The month of September saw surprisingly warm temperatures for this time of year, and we have seen surprisingly good markets as well. September historically has been challenging for North American markets however this
year delivered a good number of positive catalysts.
One of the biggest was the Federal Reserve lowering rates by 50 basis points from the expected 25 basis points. Inflation has dropped off to acceptable levels and jobs remain strong in the U.S. which allowed the Feds to take this action. They have also suggested that more rate cuts will be coming into the next year if all continues as expected.
The next catalyst was the pivot by the Chinese government to implement a huge stimulus program in order to get their lackluster economy going. This came as a surprise, and it provides another positive to equity markets. China still plays a big part in our oil and energy markets as well as metals and minerals and this will help Canadian equities. Other than this recent Chinese stimulus giving a short-term bounce in these areas, Canada continues to struggle. We are in a different situation than the U.S. as our economy is weak and weakening and more rate cuts are coming. We need some political stability and job growth to get things going.

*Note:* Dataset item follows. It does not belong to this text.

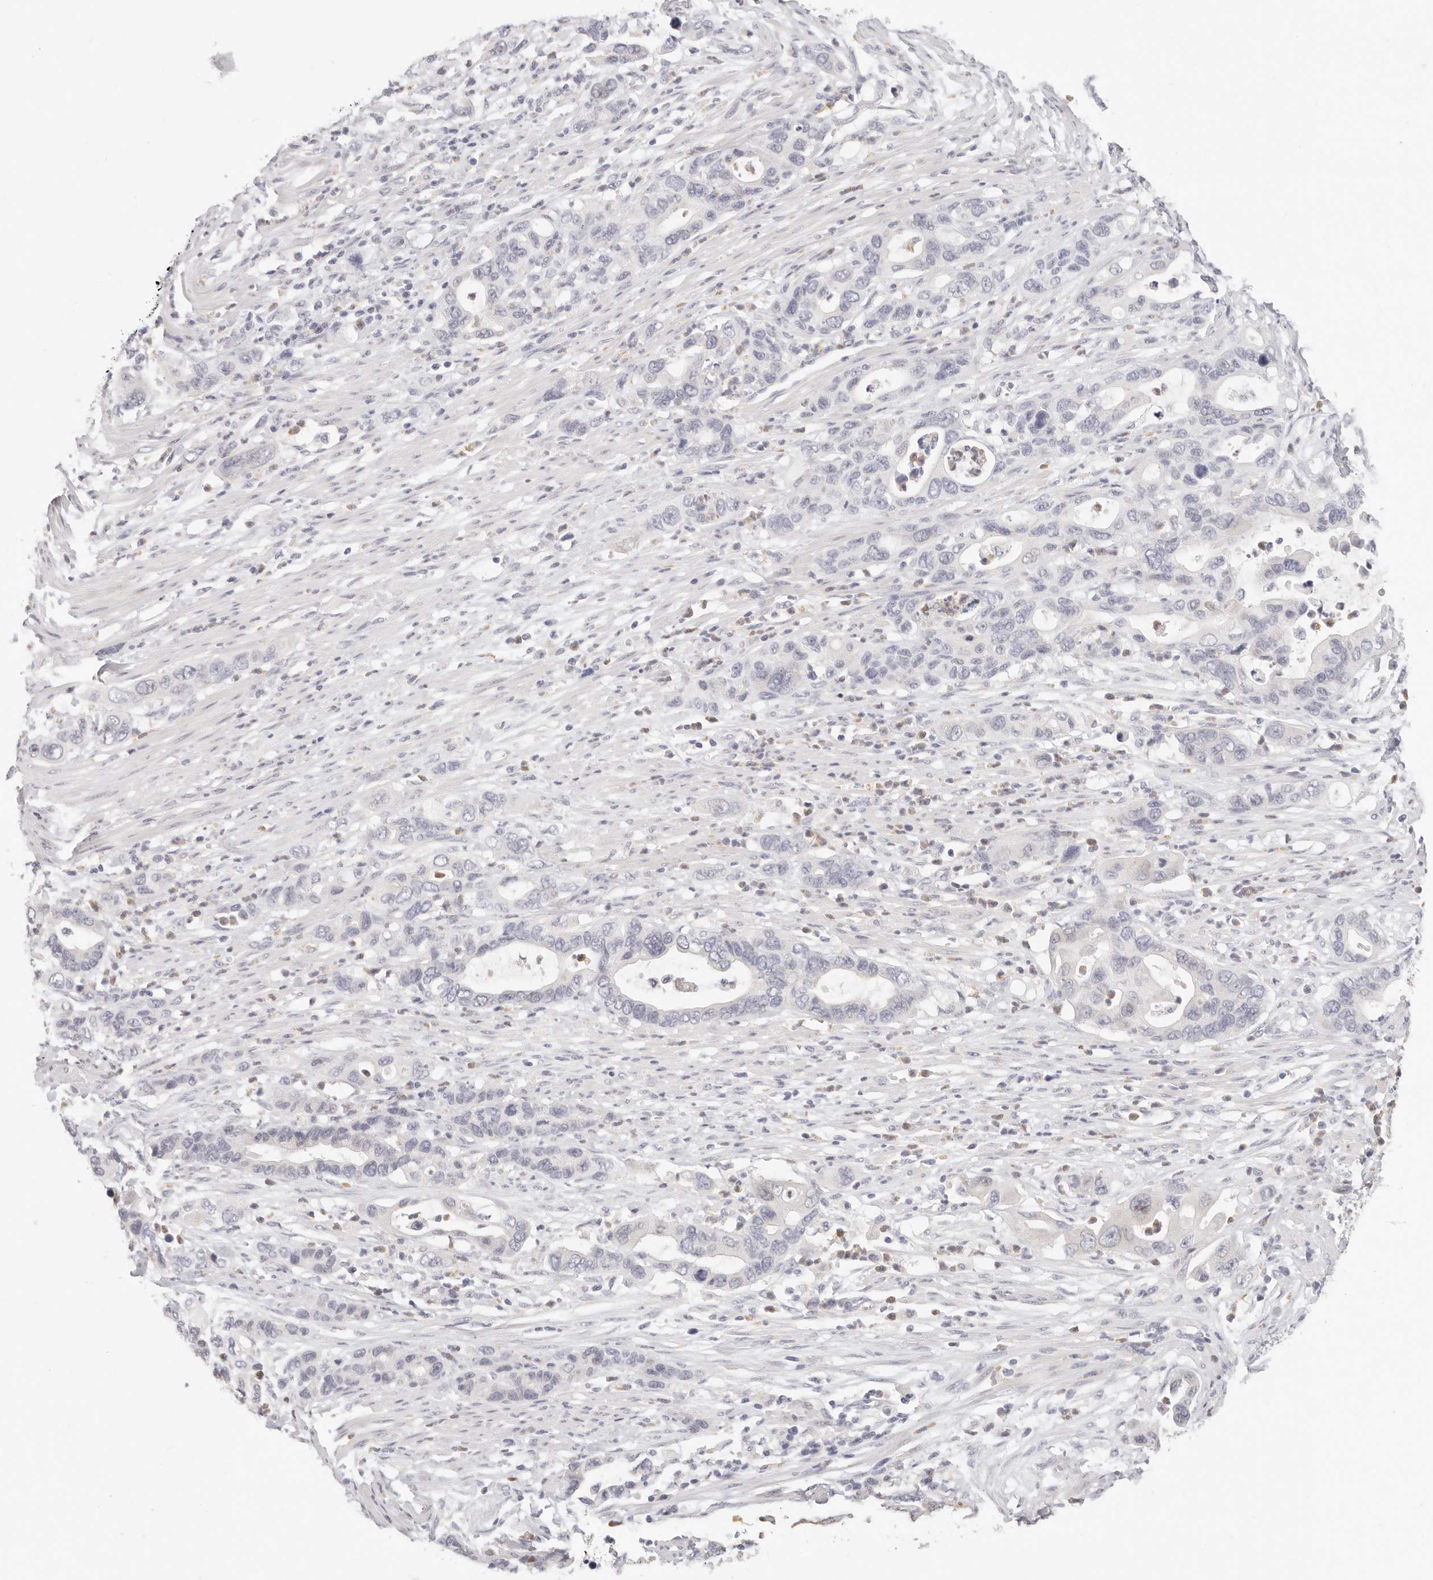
{"staining": {"intensity": "negative", "quantity": "none", "location": "none"}, "tissue": "pancreatic cancer", "cell_type": "Tumor cells", "image_type": "cancer", "snomed": [{"axis": "morphology", "description": "Adenocarcinoma, NOS"}, {"axis": "topography", "description": "Pancreas"}], "caption": "A high-resolution photomicrograph shows immunohistochemistry staining of adenocarcinoma (pancreatic), which shows no significant positivity in tumor cells.", "gene": "ASCL1", "patient": {"sex": "female", "age": 71}}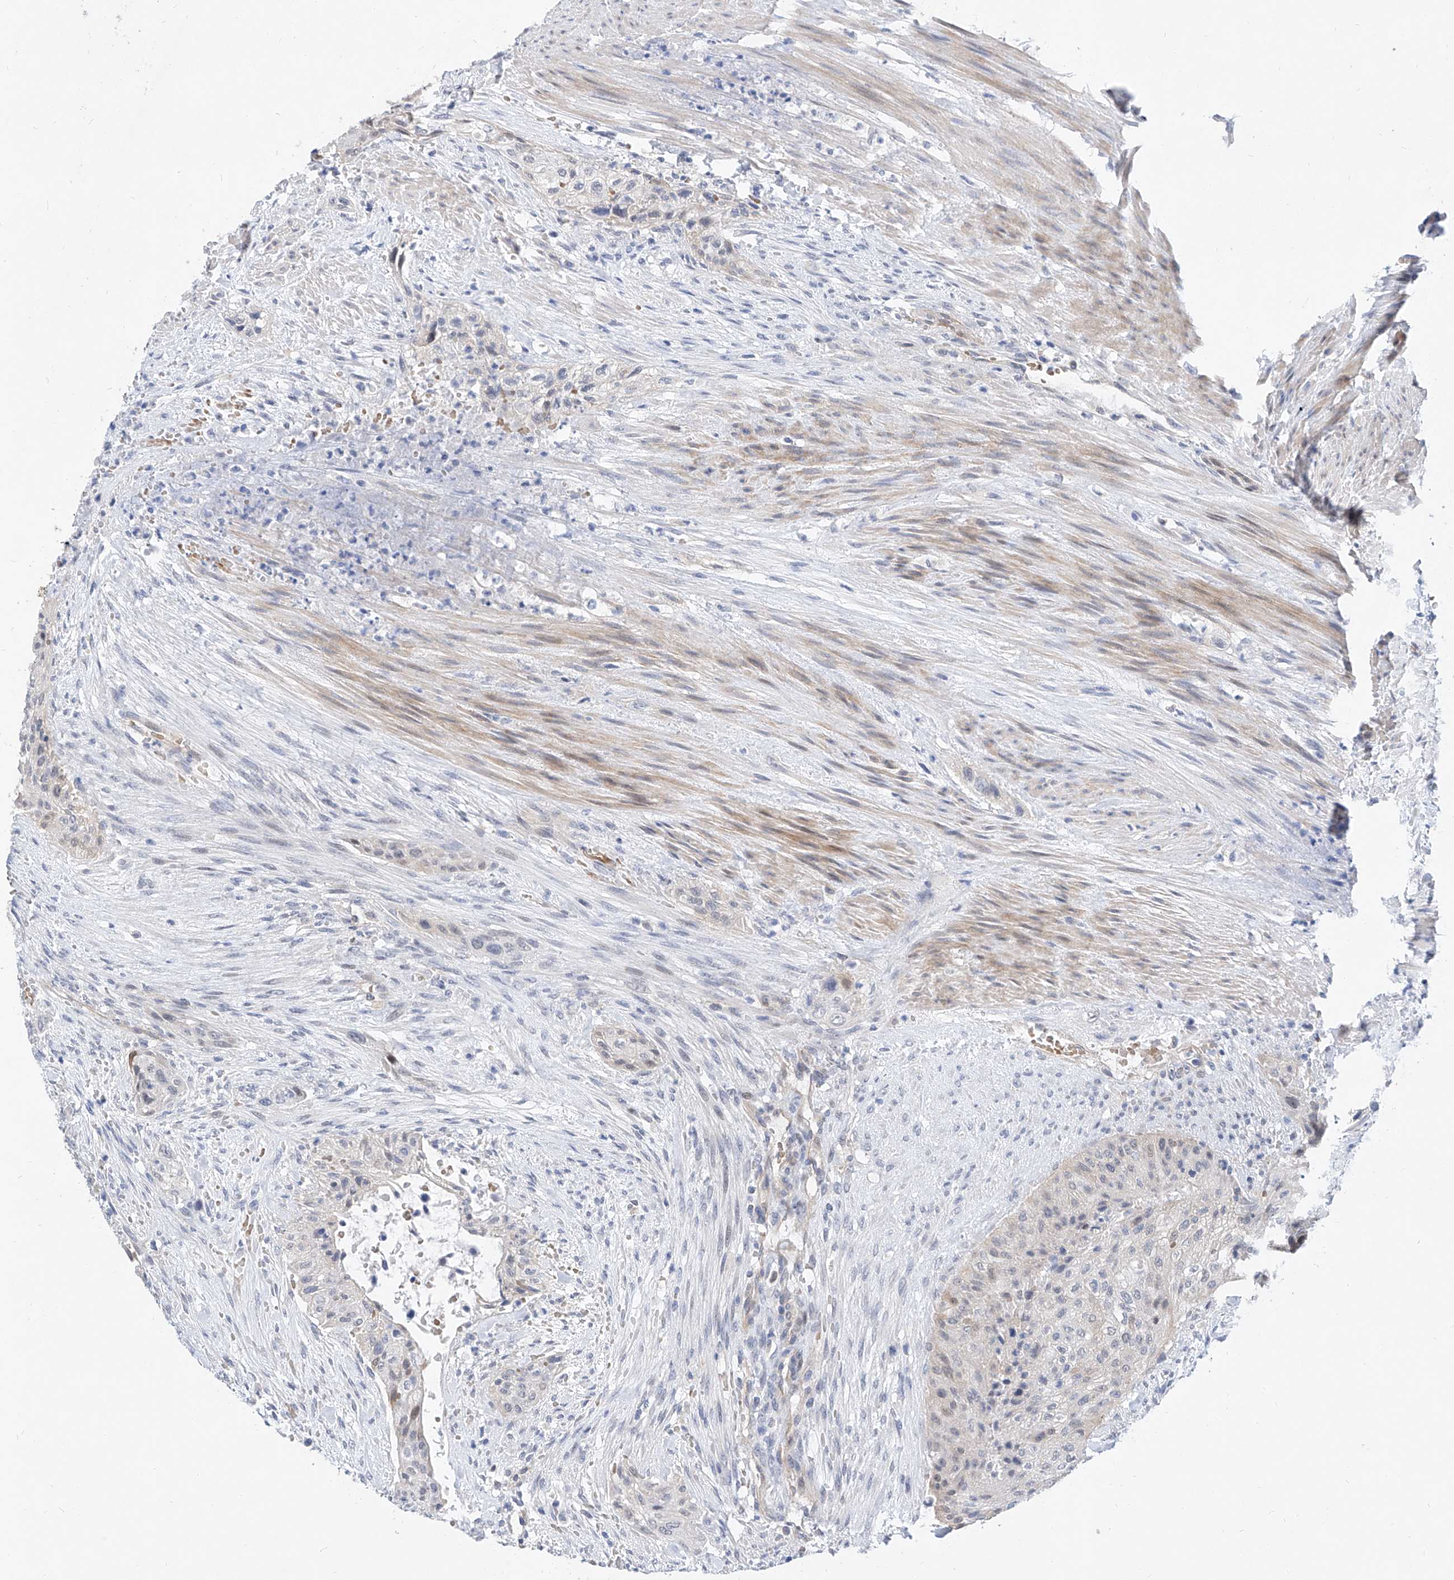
{"staining": {"intensity": "negative", "quantity": "none", "location": "none"}, "tissue": "urothelial cancer", "cell_type": "Tumor cells", "image_type": "cancer", "snomed": [{"axis": "morphology", "description": "Urothelial carcinoma, High grade"}, {"axis": "topography", "description": "Urinary bladder"}], "caption": "Tumor cells show no significant protein positivity in urothelial cancer.", "gene": "BPTF", "patient": {"sex": "male", "age": 35}}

The conflicts with Ukraine and Russia continue and the escalating issue in the Middle East is very concerning. Then we have a presidential election in the U.S. this November and with markets that are not cheap, it warrants us to be a little cautious. I do feel any pullbacks will be purchased as the long-term trend continues to favour equity markets.
We do still have a strong economy in the U.S. with the build out of future data centers and the increased demand on power supplies. The stimulus in China should provide more tailwinds to certain sectors in the markets and we are looking for pullbacks to take advantage of these long-term themes.